Keywords: Diabetic foot ulcers, immunomodulation

Diabetic ulcers of the lower extremity are a major concern, preceding most of the amputations in general surgery. More than 7 million people in India suffer from diabetic foot ulcers, with a recurrence rate of 53%. The expenditure on diabetic foot may amount to 25-30% of a patient′s annual income. [1],[2]

Diabetes mellitus is a secondary immunodeficiency disorder. [3] There is impaired chemotactic, phagocytic, lytic and intracellular killing capacity of the neutrophils, macrophages and monocytes; defective cellular immunity and T-cell-dependent IgG/IgM response and impaired complement activity. [4] Non-healing diabetic foot ulcers have deficient synthesis growth factors such as PDGF, βFGF, TGF-β, GM-CSF, as these factors are trapped in pericapillary fibrin cuffs or destroyed by metalloprotein enzymes.

Recombinant REGRANEX (Becaplermin; rhPDGF-BB), approved by the US FDA (1997), is found to impair wound contraction, epithelialization and wound strength in some cases. [5] Though a 40% increase in healing of noninfected neuropathic foot ulcers was observed, a 30% recurrence was noted at 6 months. [6] Treatment of such immunodeficiency by immunomodulators or growth factors is technologically expensive. The average cost of US$10/day is substantial in the Indian setting. Based on the Ayurvedic concept of use of plant extracts to improve body′s natural resistance, we used immunomodulation to overcome shortcomings of specific targeted immunopotentiation. Macrophages play a key role in phagocytosis, production of cytokines and growth factors and potentiation of neutrophil-platelet functions. They were the target of our therapy.
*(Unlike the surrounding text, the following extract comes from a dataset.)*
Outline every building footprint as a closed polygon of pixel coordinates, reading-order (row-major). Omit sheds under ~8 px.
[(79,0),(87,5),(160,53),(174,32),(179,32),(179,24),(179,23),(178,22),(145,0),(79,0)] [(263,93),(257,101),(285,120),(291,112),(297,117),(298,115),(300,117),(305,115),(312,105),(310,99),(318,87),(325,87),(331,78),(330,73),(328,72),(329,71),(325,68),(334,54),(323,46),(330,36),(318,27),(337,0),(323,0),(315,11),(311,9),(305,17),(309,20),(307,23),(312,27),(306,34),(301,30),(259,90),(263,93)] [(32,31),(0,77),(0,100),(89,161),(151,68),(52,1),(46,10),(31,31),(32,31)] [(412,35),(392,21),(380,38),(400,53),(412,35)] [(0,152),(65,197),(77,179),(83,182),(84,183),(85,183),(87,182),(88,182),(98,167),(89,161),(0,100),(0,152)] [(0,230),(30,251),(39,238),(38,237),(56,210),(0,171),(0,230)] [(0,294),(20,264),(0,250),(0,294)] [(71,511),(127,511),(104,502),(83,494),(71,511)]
The aqueous extract of the creeper Tinospora cordifolia (family Menispermaceae), purified and biostandardized, is well tolerated and induces leukocytosis with neutrophilia and improves PMN-macrophage phagocytic, lytic and intracellular killing activity by the enhancement of GM-CSF activity. [7] Clinical studies show reduced complications in intra-abdominal sepsis, enteric fistulas and obstructive jaundice with early resolution in pulmonary tuberculosis, cirrhosis, Chronic Suppurative Otitis Media (CSOM), burns sepsis, as also lymphatic and hemopoetic malignancies, chemotherapy-induced neutropenia and fungal infections. [8] GM-CSF increases the levels and activity of platelet- and neutrophil-derived PDGF and acts in a positive feedback loop, a vital step in wound healing. The global stimulatory role of GM-CSF and actions of T. cordifolia to stimulate GM-CSF have led to this study, which aims to evaluate the efficacy of T. cordifolia as an adjuvant in the treatment of diabetic foot ulcers. We also aim to study its influence on determinants of wound healing, bacterial eradication and phagocytic function of PMN cells.

Materials and Methods

A double-blind prospective randomized placebo-controlled study lasting for over 18 months (August 1999 to February 2001) was carried out at a reputed public hospital after authorization from the hospital′s Ethics Review Committee. Patients admitted to the surgical wards were screened as per the inclusion-exclusion criteria, and 50 patients entered the study.

Inclusion criteria

  1. Adult patients of either sex with diabetic foot ulcer not less than 4 cm in diameter
  2. Ulcers of Wagner′s system′s Grade I or Grade II; and digital, ray or forefoot amputations with non-healing ulcer [9]
Exclusion criteria
  1. Patients with ulcer of any other etiology
  2. Patients with local or systemic disease or on therapy that may interfere with wound healing
  3. Ulcer with radiographic evidence of osteomyelitis or involving joint spaces or bones (Wagner′s Grade III and IV) [9]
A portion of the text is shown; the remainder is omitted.